Stored data:
+++
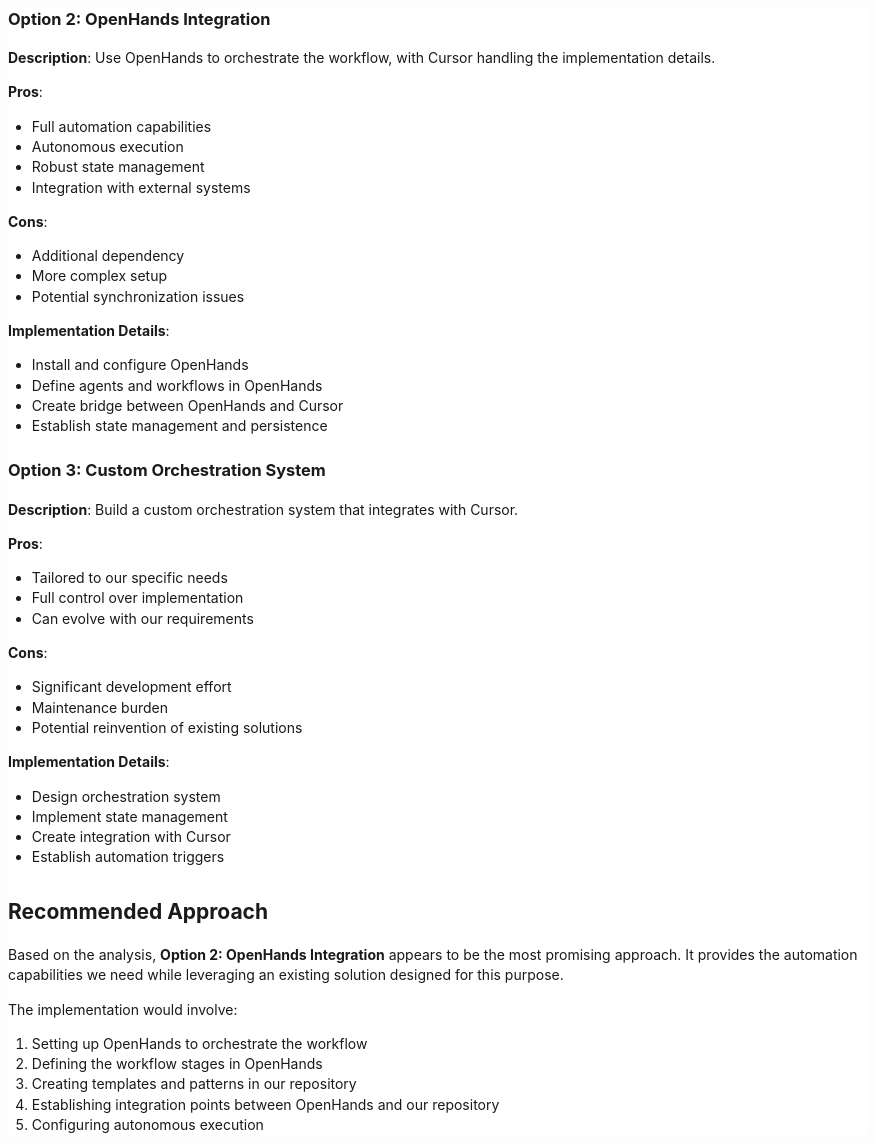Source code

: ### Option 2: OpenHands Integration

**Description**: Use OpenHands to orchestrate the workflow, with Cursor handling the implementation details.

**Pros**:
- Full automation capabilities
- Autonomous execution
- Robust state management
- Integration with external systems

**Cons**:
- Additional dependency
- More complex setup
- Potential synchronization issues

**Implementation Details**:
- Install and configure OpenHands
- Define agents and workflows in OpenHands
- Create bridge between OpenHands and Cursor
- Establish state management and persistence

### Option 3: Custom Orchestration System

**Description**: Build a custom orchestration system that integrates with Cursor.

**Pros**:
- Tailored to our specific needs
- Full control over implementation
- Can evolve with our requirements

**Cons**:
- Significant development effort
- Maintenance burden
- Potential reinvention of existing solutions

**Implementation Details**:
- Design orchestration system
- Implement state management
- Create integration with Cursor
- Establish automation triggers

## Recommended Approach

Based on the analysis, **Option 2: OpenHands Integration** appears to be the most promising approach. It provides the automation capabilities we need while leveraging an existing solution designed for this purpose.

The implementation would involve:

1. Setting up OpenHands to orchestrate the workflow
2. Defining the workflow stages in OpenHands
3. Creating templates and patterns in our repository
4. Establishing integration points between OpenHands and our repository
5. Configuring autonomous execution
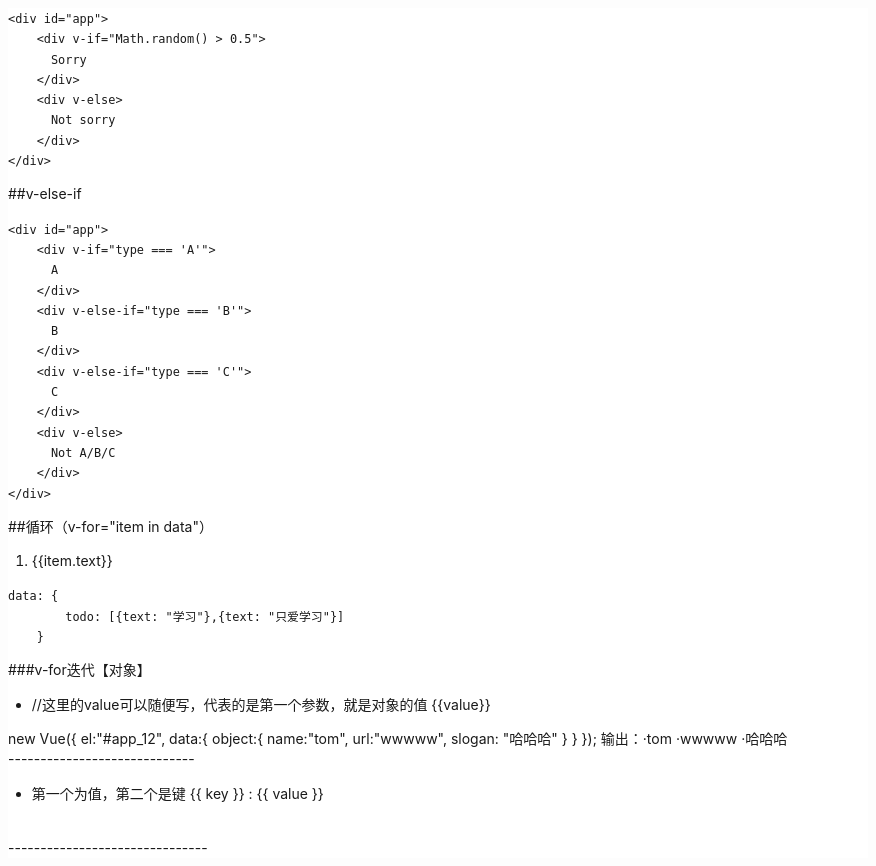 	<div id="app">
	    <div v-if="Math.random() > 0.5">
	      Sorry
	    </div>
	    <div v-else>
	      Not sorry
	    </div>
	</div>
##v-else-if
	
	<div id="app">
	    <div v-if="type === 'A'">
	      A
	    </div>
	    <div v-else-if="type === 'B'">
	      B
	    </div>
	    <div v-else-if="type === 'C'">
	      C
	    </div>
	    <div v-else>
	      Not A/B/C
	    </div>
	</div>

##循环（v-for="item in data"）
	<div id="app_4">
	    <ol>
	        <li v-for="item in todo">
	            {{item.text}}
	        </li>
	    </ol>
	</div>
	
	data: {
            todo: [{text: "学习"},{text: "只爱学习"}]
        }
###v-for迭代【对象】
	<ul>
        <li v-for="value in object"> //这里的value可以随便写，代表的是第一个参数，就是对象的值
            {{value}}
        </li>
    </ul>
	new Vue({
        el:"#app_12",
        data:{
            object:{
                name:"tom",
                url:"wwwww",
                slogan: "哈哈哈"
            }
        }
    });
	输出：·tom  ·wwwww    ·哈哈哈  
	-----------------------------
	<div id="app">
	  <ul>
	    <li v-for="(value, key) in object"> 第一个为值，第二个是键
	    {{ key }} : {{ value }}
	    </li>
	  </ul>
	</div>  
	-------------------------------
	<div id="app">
+++
TO-DO ITEM: The records need to be restated word for word, minus any images.

COMPLETED TASK:
Source code

: ### Option 2: OpenHands Integration

**Description**: Use OpenHands to orchestrate the workflow, with Cursor handling the implementation details.

**Pros**:
- Full automation capabilities
- Autonomous execution
- Robust state management
- Integration with external systems

**Cons**:
- Additional dependency
- More complex setup
- Potential synchronization issues

**Implementation Details**:
- Install and configure OpenHands
- Define agents and workflows in OpenHands
- Create bridge between OpenHands and Cursor
- Establish state management and persistence

### Option 3: Custom Orchestration System

**Description**: Build a custom orchestration system that integrates with Cursor.

**Pros**:
- Tailored to our specific needs
- Full control over implementation
- Can evolve with our requirements

**Cons**:
- Significant development effort
- Maintenance burden
- Potential reinvention of existing solutions

**Implementation Details**:
- Design orchestration system
- Implement state management
- Create integration with Cursor
- Establish automation triggers

## Recommended Approach

Based on the analysis, **Option 2: OpenHands Integration** appears to be the most promising approach. It provides the automation capabilities we need while leveraging an existing solution designed for this purpose.

The implementation would involve:

1. Setting up OpenHands to orchestrate the workflow
2. Defining the workflow stages in OpenHands
3. Creating templates and patterns in our repository
4. Establishing integration points between OpenHands and our repository
5. Configuring autonomous execution
 	<div id="app">
	    <div v-if="Math.random() > 0.5">
	      Sorry
	    </div>
	    <div v-else>
	      Not sorry
	    </div>
	</div>
##v-else-if
	
	<div id="app">
	    <div v-if="type === 'A'">
	      A
	    </div>
	    <div v-else-if="type === 'B'">
	      B
	    </div>
	    <div v-else-if="type === 'C'">
	      C
	    </div>
	    <div v-else>
	      Not A/B/C
	    </div>
	</div>

##循环（v-for="item in data"）
	<div id="app_4">
	    <ol>
	        <li v-for="item in todo">
	            {{item.text}}
	        </li>
	    </ol>
	</div>
	
	data: {
            todo: [{text: "学习"},{text: "只爱学习"}]
        }
###v-for迭代【对象】
	<ul>
        <li v-for="value in object"> //这里的value可以随便写，代表的是第一个参数，就是对象的值
            {{value}}
        </li>
    </ul>
	new Vue({
        el:"#app_12",
        data:{
            object:{
                name:"tom",
                url:"wwwww",
                slogan: "哈哈哈"
            }
        }
    });
	输出：·tom  ·wwwww    ·哈哈哈  
	-----------------------------
	<div id="app">
	  <ul>
	    <li v-for="(value, key) in object"> 第一个为值，第二个是键
	    {{ key }} : {{ value }}
	    </li>
	  </ul>
	</div>  
	-------------------------------
	<div id="app">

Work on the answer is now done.